Trina put the dollar away in her trunk before she did anything else and cooked herself a bit of supper. Then she came downstairs again.
The kindergarten was not large. On the lower floor were but two rooms, the main schoolroom and another room, a cloakroom, very small, where the children hung their hats and coats. This cloakroom opened off the back of the main schoolroom. Trina cast a critical glance into both of these rooms. There had been a great deal of going and coming in them during the day, and she decided that the first thing to do would be to scrub the floors. She went up again to her room overhead and heated some water over her oil stove; then, re-descending, set to work vigorously.

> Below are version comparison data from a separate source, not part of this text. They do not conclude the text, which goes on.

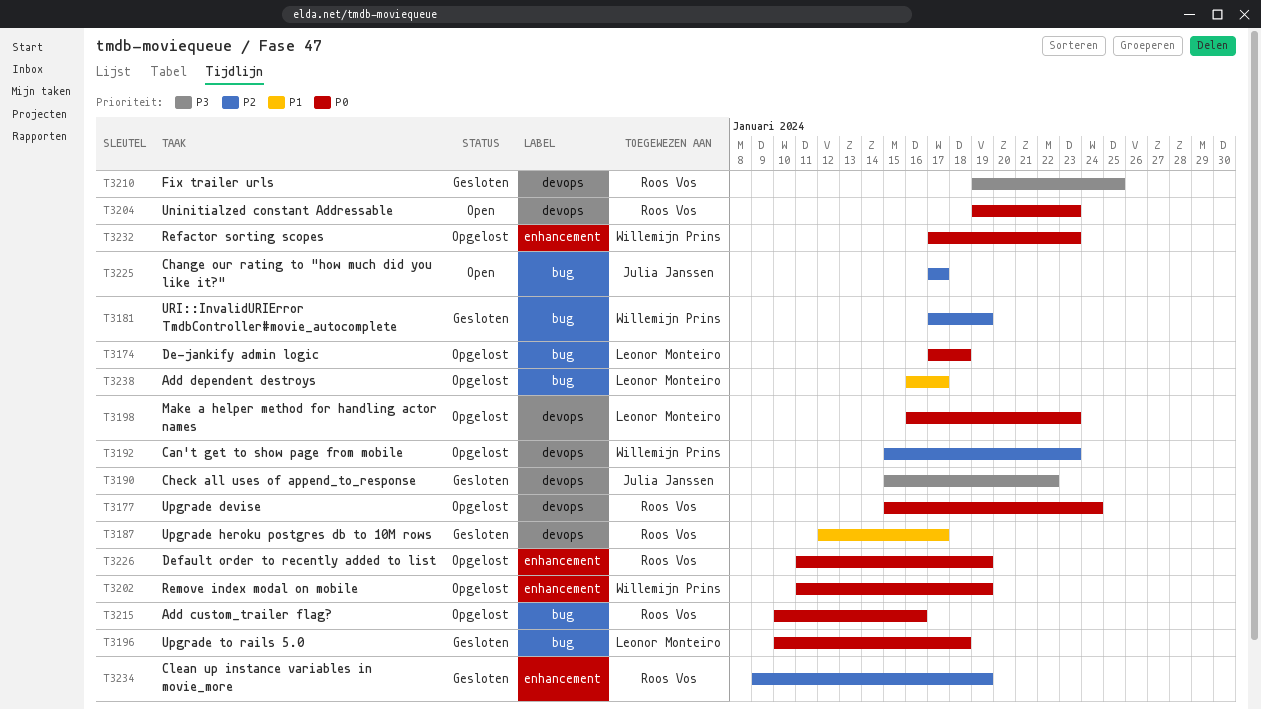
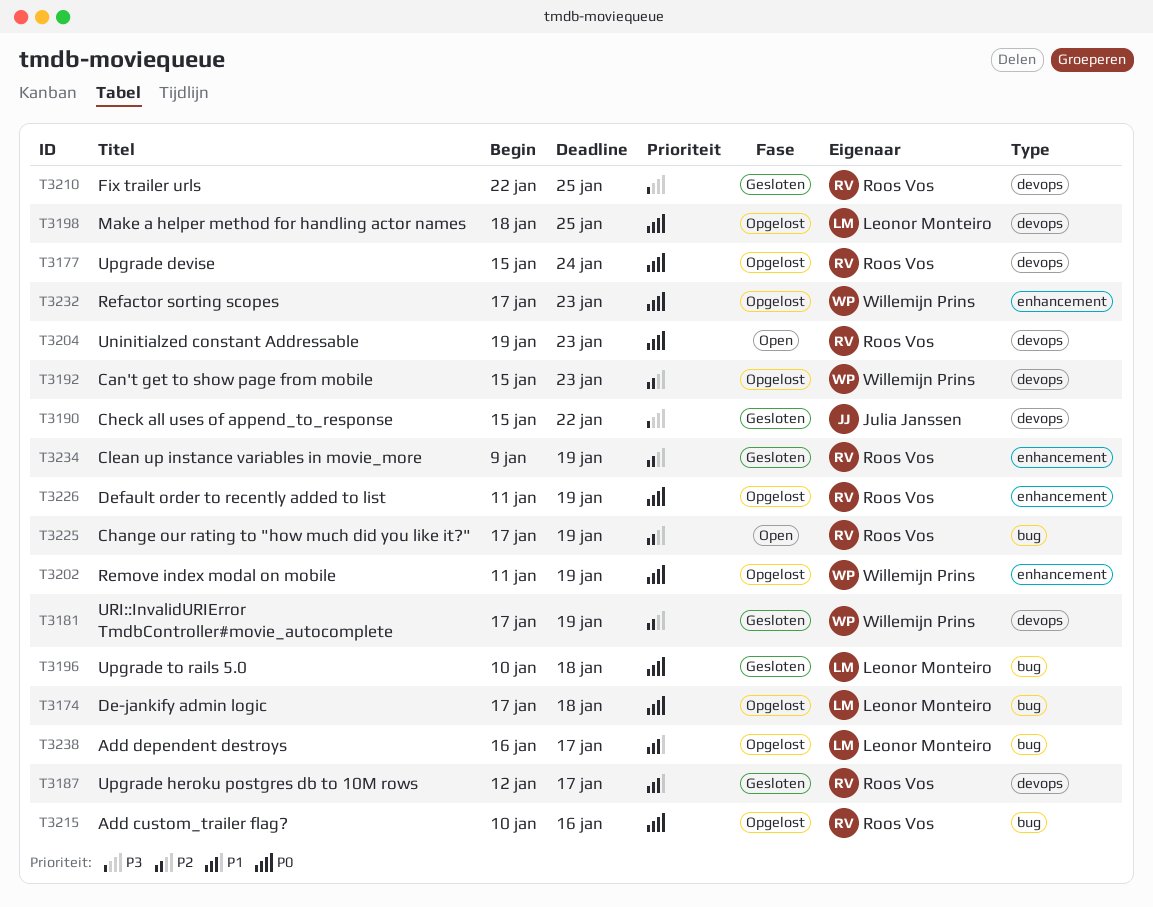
T3181, label: bug -> devops
T3198, start: Jan 16 -> Jan 18
T3198, due: Jan 23 -> Jan 25
T3210, start: Jan 19 -> Jan 22
T3225, owner: Julia Janssen -> Roos Vos
T3225, due: Jan 17 -> Jan 19

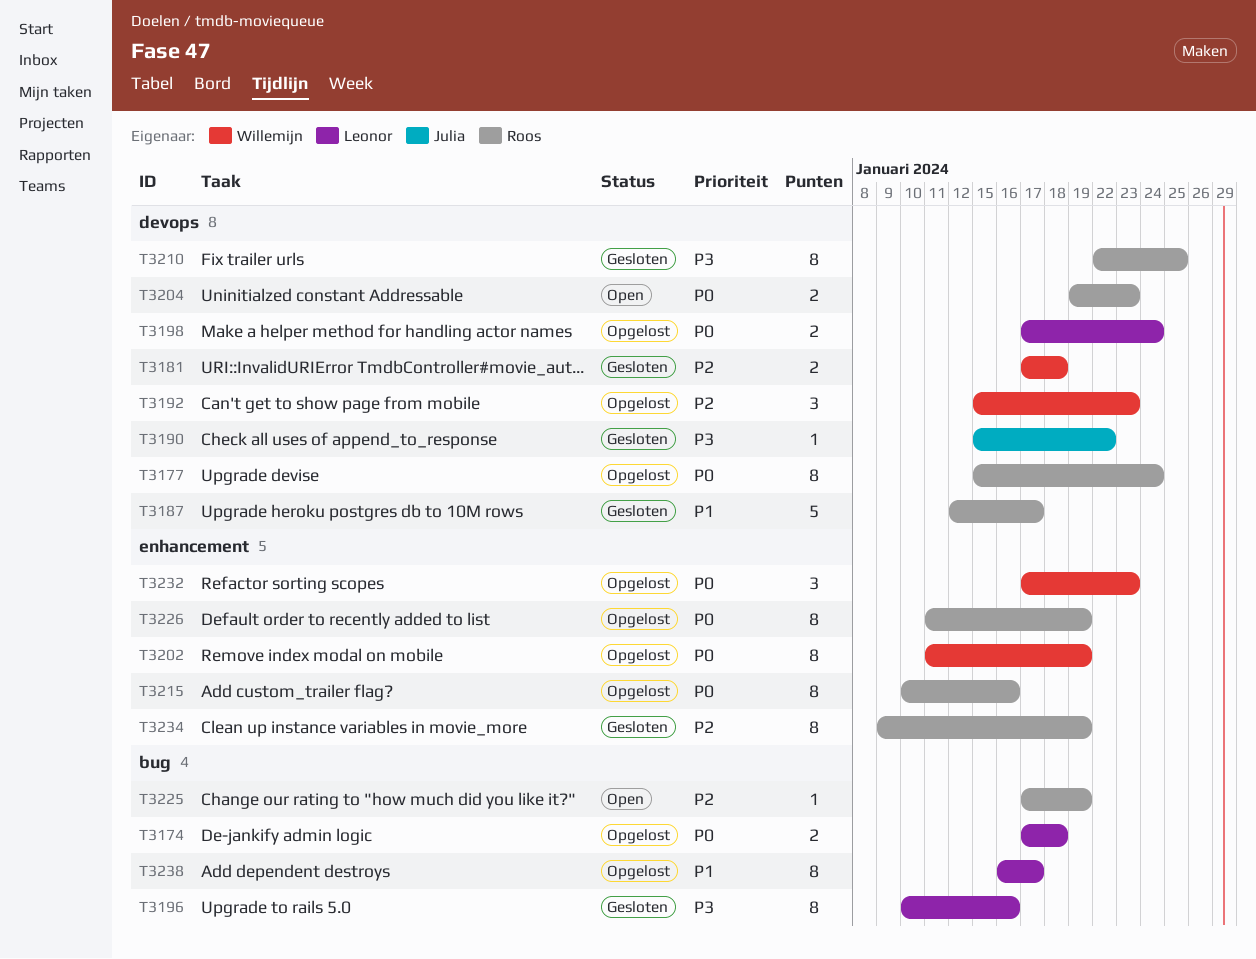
T3181, due: Jan 19 -> Jan 18
T3196, priority: P0 -> P3
T3196, due: Jan 18 -> Jan 16
T3198, start: Jan 18 -> Jan 17
T3198, due: Jan 25 -> Jan 24
T3215, label: bug -> enhancement

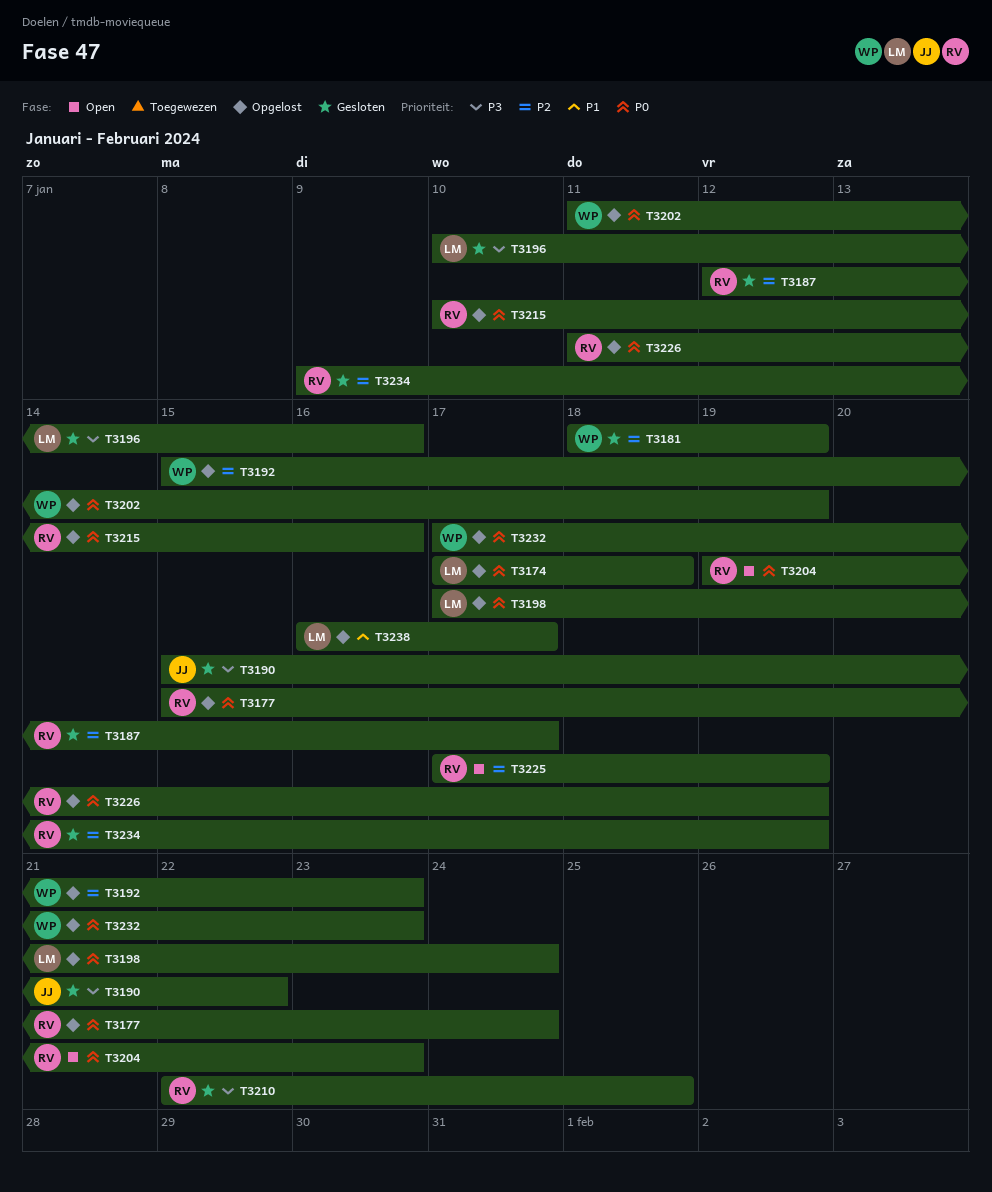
T3181, start: Jan 17 -> Jan 18
T3181, due: Jan 18 -> Jan 19
T3187, priority: P1 -> P2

By nine o'clock she had almost finished with the schoolroom. She was down on her hands and knees in the midst of a steaming muck of soapy water. On her feet were a pair of man's shoes fastened with buckles; a dirty cotton gown, damp with the water, clung about her shapeless, stunted figure. From time to time she sat back on her heels to ease the strain of her position, and with one smoking hand, white and parboiled with the hot water, brushed her hair, already streaked with gray, out of her weazened, pale face and the corners of her mouth.
It was very quiet. A gas-jet without a globe lit up the place with a crude, raw light. The cat who lived on the premises, preferring to be dirty rather than to be wet, had got into the coal scuttle, and over its rim watched her sleepily with a long, complacent purr.